Jane (die geduldig und ruhig zuhörte). Ich-- ich habe Ihr Gewissen belastet?
Mistreß Reed. Ja -- du, du allein! (Dumpf.) Darum muß ich dich in alle Ewigkeit hassen, wie du mich, und darum können wir nicht zusammen leben und atmen unter einem Dach! (Dumpf in sich hinein.) Jane Eyre, die reiche Mistreß Reed ist arm geworden! Freut dich das?
Jane (erschrocken). O Gott beschütze mich! Wie konnten Sie arm werden?

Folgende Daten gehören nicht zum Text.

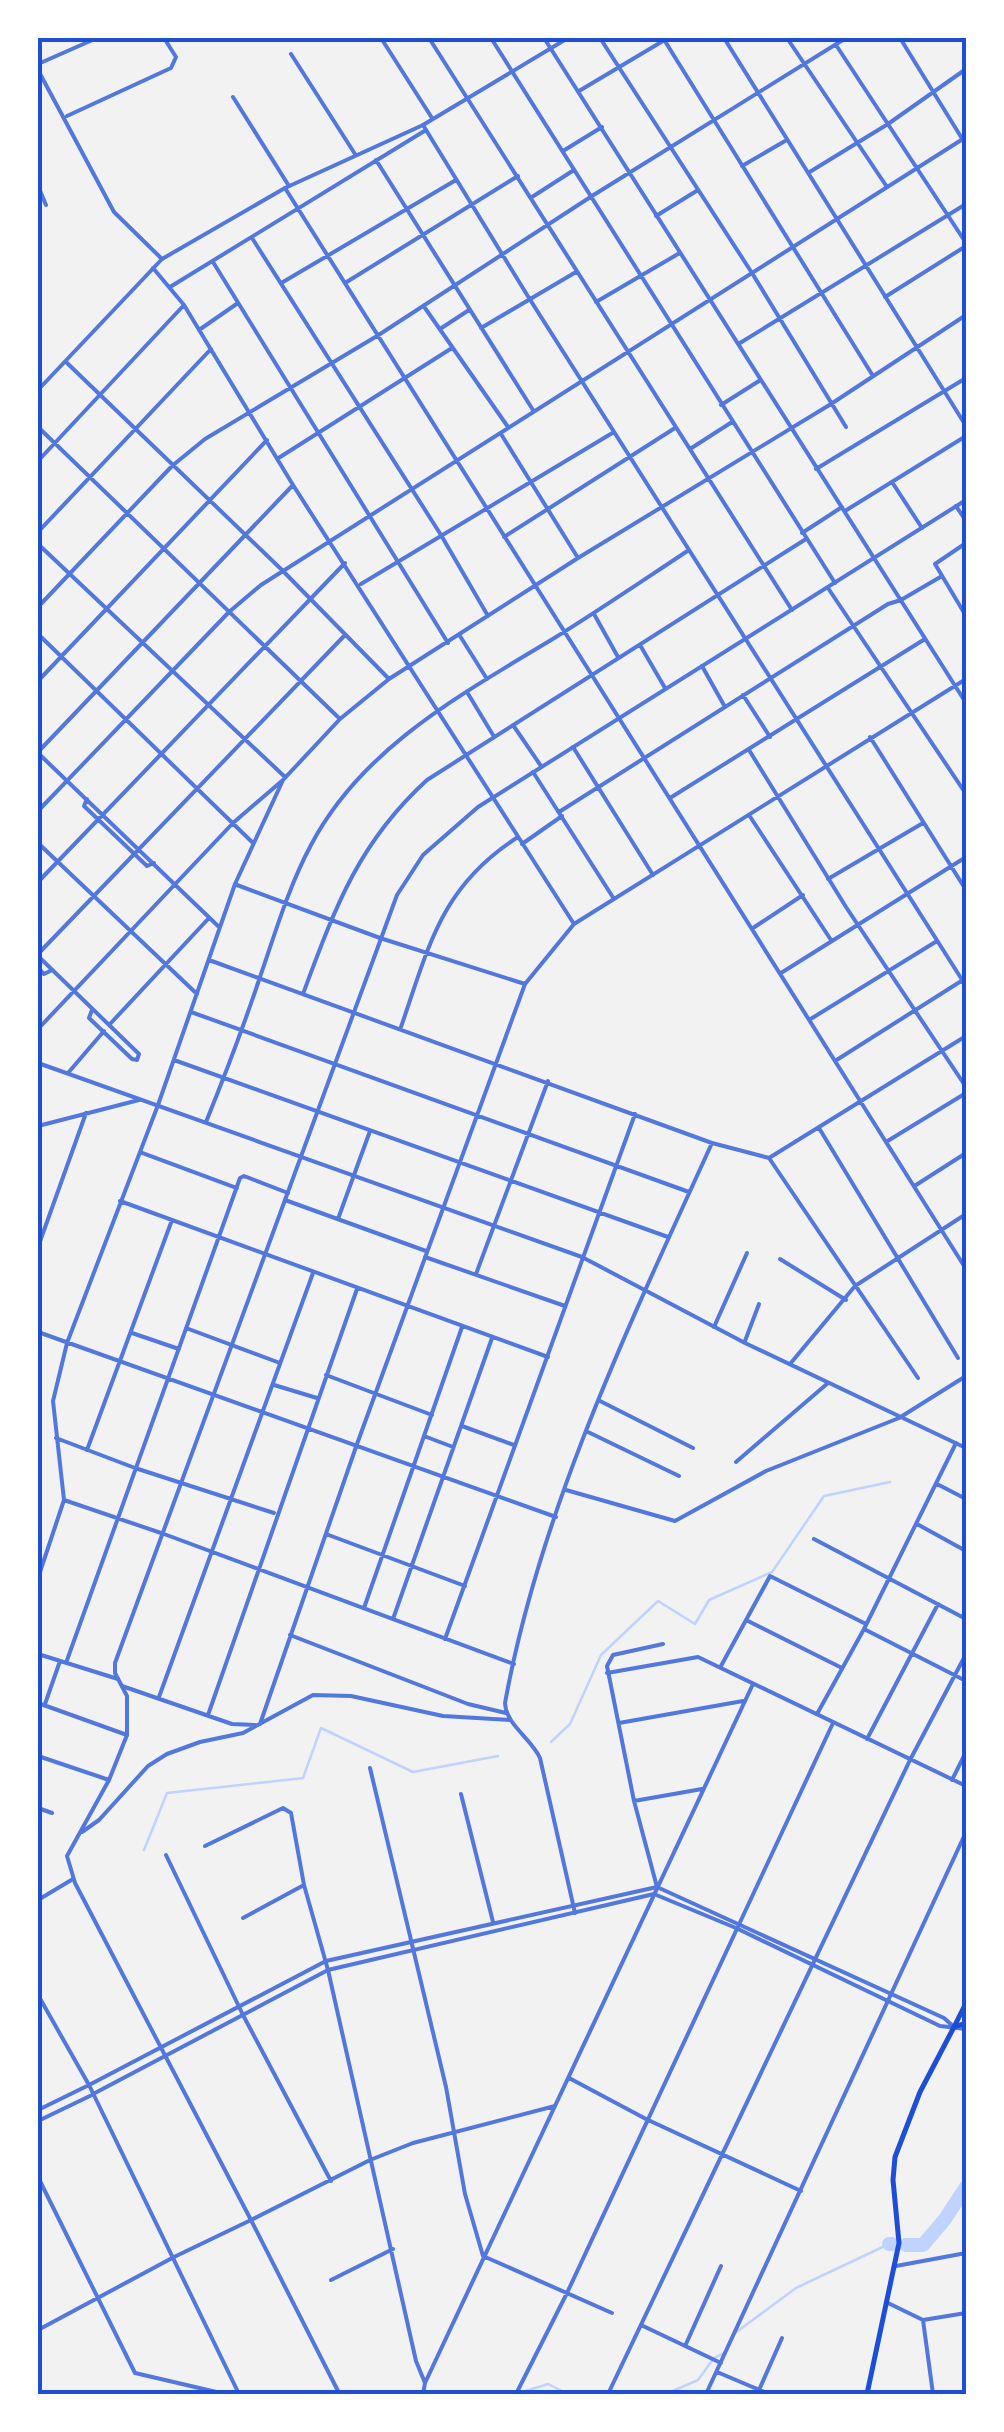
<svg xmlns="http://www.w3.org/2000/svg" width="1004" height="2432" font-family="'Fira Sans Condensed',sans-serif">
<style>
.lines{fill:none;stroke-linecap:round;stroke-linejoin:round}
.stream{stroke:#bfd3fe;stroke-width:2.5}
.river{stroke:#bfd3fe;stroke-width:14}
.minor{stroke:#5277de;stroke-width:4}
.tertiary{stroke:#5277de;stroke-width:4}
.secondary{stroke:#1d4ed8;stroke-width:5}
.primary{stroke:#1d4ed8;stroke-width:5}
.neatline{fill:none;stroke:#1d4ed8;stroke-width:4}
</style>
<rect width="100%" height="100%" fill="#f2f2f2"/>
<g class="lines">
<path class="stream" d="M551,1742L570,1724L601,1655L658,1601L695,1624L709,1600L772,1572L824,1496L890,1482
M144,1850L167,1793L303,1778L321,1728L413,1772L498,1756
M735,2333L796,2288L889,2244
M516,2394L548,2384L568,2394
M666,2394L698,2380L714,2358L724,2353"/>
<path class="river" d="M889,2244H892
M906,2245H923L945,2219L966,2187"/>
<path class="minor" d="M381,38L432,118
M429,38L792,610
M491,38L835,583
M544,38L966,703
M600,38L752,273L846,427
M663,38L873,376
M724,38L966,426
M787,38L887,187
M900,38L966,145
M964,38L966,41
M836,45L966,243
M291,54L355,154
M38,64L97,38
M38,70L114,212L162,259
M579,91L668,38
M233,97L289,186
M67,116L171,68L176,57L164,38
M423,125L529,298L966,986
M563,151L602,127
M376,160L533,410
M742,166L785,141
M808,173L888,124L966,69
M38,186L46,205
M285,188L966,1269
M532,197L574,170
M656,216L698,190
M252,238L441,535L488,616
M213,262L448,643
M153,268L184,305L293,485L574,924
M283,282L456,180
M345,283L518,176
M170,287L426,130
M885,297L966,246
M596,302L678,254
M425,308L508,427
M481,328L576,272
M440,329L469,310
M199,330L238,303
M740,343L966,204
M66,362L282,570L389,679
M721,405L759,381
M38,427L340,719
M501,434L578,558
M690,449L732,422
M277,459L452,348
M38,461L184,305
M816,469L966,378
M892,482L922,528
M956,506L966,521
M845,511L966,436
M38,532L211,349
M802,533L842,507
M504,537L675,428
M966,543L935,564L966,616
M38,544L285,777
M361,584L614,432
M828,588L966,794
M38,607L172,466L205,439L377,336L592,196L846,38
M594,614L618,657
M38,634L252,842
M460,636L487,679
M640,645L665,688
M702,666L725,707
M38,681L267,440
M467,692L493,735
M743,695L770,737
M513,725L541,766
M870,737L966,890
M573,747L653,875
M749,750L846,907L966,1087
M38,752L293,485
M38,753L218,926
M533,772L614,899
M670,798L925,639
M87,799L84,806L147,866L154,863
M38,811L229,612L261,585L966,137
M559,812L888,604L901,600L942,576
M749,815L831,940
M38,843L197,994
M522,844L562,816
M828,879L923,823
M38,882L345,563
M237,885L380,938L525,984
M753,928L803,895
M38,954L345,635
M38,956L139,1054L137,1060L132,1059L89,1018L92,1010
M209,960L712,1143L769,1158L918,1378
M38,968L44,974L52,970
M781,973L966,857
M303,994C335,908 358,843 427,780L806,539
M191,1012L689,1192
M809,1020L937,941
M110,1024L209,918
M401,1027C429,946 441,886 518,837
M38,1029L233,823L283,780
M174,1060L668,1237
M835,1061L966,978
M68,1073L104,1031
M206,1122C225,1075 243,1028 259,980C275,934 288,888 311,845C363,746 464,693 556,637C601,609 645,579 689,550
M38,1126L139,1100
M819,1128L958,1358
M886,1142L966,1093
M140,1152L237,1188
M769,1158L966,1036
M916,1185L966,1153
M285,1200L426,1251
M120,1201L548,1357
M338,1219L370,1131
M38,1247L86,1113
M425,1257L565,1306
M780,1259L846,1300
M476,1274L548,1081
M714,1327L747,1253
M186,1328L280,1363
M38,1332L556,1517
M132,1333L179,1349
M745,1341L759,1304
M790,1364L855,1286L966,1214
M326,1375L432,1415
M274,1385L317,1398
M600,1401L693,1448
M462,1426L514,1445
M588,1432L679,1476
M424,1436L453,1447
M56,1438L135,1468L274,1513
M87,1450L172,1220
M736,1462L828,1383
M937,1484L966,1499
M566,1490L675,1521L766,1471L899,1418L966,1376
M64,1500L164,1534L514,1664
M917,1524L966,1551
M326,1534L465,1586
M814,1539L966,1619
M38,1578L64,1500L53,1401L67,1343L158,1105L235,884L283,780L340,719L389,679L578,558L831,404L966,315
M364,1608L462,1327
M393,1619L492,1338
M746,1620L840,1667
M864,1629L966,1681
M290,1635L468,1704L506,1713
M445,1639L635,1114
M38,1654L118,1679
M66,1663L240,1178L244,1176L288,1193
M721,1666L770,1576L866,1624
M607,1673L698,1657L966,1786
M122,1686L232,1724L255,1725
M159,1697L313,1273
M38,1703L127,1735
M45,1704L60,1661
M817,1714L864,1629L956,1443
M208,1715L357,1289
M619,1723L743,1701
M260,1724L357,1444L525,984L574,924L966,679
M867,1739L938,1604
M38,1756L109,1780
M370,1768L446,2087L465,2194L483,2256L612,2313
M952,1780L966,1752
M461,1794L493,1922
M634,1801L702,1789
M38,1808L52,1813
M82,1832L99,1820L148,1766L167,1754L200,1742L243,1733L313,1695L351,1696L443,1716L510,1720
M205,1846L283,1808L291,1813L304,1885L328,1970L416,2361L425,2383L753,1684
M166,1855L243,2015L331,2181
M657,1887L634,1801L607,1666L613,1655L663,1644
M38,1900L73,1879
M575,1913L540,1758C531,1738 506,1725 505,1703C540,1510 631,1321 712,1143
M243,1918L304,1885
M38,1995L89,2085L38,2110
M569,2078L646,2119L801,2191
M38,2121L94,2094
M38,2177L135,2373L225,2394
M896,2266L966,2253
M331,2280L393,2249
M888,2303L923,2320L966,2313
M923,2320L933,2394
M641,2325L721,2363
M38,2330L174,2257
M686,2344L721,2266
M717,2372L769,2394
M759,2390L782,2338
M338,2391L251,2220L370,2160L413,2143L555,2106
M423,2394L425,2383
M516,2394L567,2293L833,1723
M608,2394L910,1760L966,1654
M706,2394L966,1832"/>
<path class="tertiary" d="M38,390L162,259L285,188L423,125L568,38
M38,1063L582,1257L745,1343L966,1448
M95,2093L328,1970L654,1894L736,1928L940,2026L966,2029
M174,2257L251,2220L75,1883L67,1856L109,1780L127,1735V1696L115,1673V1663L397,895L423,855L478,807L966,500
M239,2394L89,2085L326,1961L657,1887L944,2018L954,2027"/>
<path class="secondary" d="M867,2394L899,2243L893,2180L895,2157L920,2092L954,2027"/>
<path class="primary" d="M954,2027L966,2003
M954,2027L966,2023"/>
</g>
<rect width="1004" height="2432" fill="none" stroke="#ffffff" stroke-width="80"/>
<rect x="40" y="40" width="924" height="2352" class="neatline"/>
</svg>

Mistreß Reed (wie im Fieber wehklagend). Ich gab meinem lieben John alles, ich verkaufte Gateshead, ich zog zu Georgine, ich muß nun bei ihr leben, denn ich habe nichts mehr, John hatte alles nötig.
Jane (faltet die Hände). O der Elende!
Mistreß Reed (auffahrend). Er ist mein lieber Junge, man braucht viel in London -- es quälte mich, ihn darben zu lassen. (Wie zu sich selbst kommend.) Nun habe ich nur noch Georgine, und da sie den Lord heiratet, werde ich hier wohnen. Jane Eyre, du siehst ein, daß du hier fort mußt, damit ich bleiben kann!
Jane (schmerzlich). O Mistreß Reed, das sah ich längst ein; daß aber Sie es sind, die mich auch aus diesem Asyl verjagt, daß Ihnen die acht Jahre in Lowood nicht für mich genügen, daß Sie es sind, die die arme Waise zum zweitenmal hilflos in die weite Welt jagt, das -- ist hart, Mistreß Reed!
Mistreß Reed (hastig). Nicht arm, nicht hilflos, reicher als ich – wenn du willst.
Jane (starrt sie an). Was sagen Sie?
Mistreß Reed (vor sich hinaussehend, fast tonlos). Du warst schon lange in Lowood -- da kam eines Tages ein Brief aus Madeira, von Tybald Eyre, deines Vaters Bruder. Er verlangte dich von mir, er schrieb, daß er reich geworden, daß er dich zur Erbin machen wolle, wenn du zu ihm zögst.
Jane. Großer Gott! Und dieser Brief, warum hörte ich nie davon?
Mistreß Reed (wie oben). Weil ich den Gedanken nicht ertrug, dich im Wohlstand zu sehen, indes mein Vermögen täglich schwand, [und Georgine nicht viel mehr besaß als ich!] Weil ich [die Wut, mit der du dich einst gegen mich erhobst] die Beschimpfungen nicht vergeben konnte, mit denen du mich vor Blackhorst und meinem Bruder gebrandmarkt! [Ich konnte nicht vergessen, was ich empfand, als du mir sagtest: du verabscheutest auf der Welt nichts so sehr als mich und meine Kinder -- als du, die jahrelang geschwiegen, so plötzlich das kochende Gift deiner Seele über mich ausgossest, als du gelobtest, mich nie wieder Tante zu nennen! Ich hatte ein Gefühl, als hätte ein Tier, das ich getreten, mich mit menschlicher Stimme verflucht!] Darum konnte ich dir nicht verzeihen, mußte dich hassen -- und darum (schaudernd) belastete ich mein Gewissen.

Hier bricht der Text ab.